[[ EXCERPTED DATA open ]]

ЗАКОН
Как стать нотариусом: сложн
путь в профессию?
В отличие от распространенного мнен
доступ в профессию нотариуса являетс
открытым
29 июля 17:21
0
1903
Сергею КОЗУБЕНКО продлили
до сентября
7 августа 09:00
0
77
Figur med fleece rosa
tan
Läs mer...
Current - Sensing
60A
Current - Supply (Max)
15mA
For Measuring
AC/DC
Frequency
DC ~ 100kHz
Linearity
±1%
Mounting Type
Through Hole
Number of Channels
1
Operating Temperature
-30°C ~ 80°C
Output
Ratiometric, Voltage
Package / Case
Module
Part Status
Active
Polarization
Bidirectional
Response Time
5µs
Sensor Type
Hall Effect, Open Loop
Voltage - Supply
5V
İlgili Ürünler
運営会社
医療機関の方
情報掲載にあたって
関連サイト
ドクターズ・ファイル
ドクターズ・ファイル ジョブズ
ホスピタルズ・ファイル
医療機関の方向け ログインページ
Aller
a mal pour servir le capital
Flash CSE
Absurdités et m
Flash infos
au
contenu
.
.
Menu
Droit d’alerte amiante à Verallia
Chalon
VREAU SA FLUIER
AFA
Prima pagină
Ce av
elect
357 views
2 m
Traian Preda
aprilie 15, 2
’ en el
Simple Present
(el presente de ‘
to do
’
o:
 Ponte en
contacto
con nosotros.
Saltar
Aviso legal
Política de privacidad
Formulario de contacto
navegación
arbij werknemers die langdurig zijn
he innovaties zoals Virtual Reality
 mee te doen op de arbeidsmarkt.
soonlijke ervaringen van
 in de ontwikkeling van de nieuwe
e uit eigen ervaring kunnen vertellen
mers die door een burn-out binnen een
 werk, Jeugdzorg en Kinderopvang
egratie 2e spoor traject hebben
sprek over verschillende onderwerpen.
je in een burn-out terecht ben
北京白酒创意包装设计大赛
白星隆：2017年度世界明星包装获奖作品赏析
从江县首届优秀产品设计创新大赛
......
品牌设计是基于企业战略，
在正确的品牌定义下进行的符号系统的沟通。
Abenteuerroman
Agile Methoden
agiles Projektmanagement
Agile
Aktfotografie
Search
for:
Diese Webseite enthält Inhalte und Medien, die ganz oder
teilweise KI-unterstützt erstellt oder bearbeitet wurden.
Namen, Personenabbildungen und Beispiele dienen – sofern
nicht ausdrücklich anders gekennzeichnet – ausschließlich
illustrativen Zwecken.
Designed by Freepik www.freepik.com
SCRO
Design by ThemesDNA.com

[[ EXCERPTED DATA closed ]]

- _TASK_: Answer with one number, namely the count of lines in the entries that include the word "ファイル".

- _RESULT OF THE TASK_: 3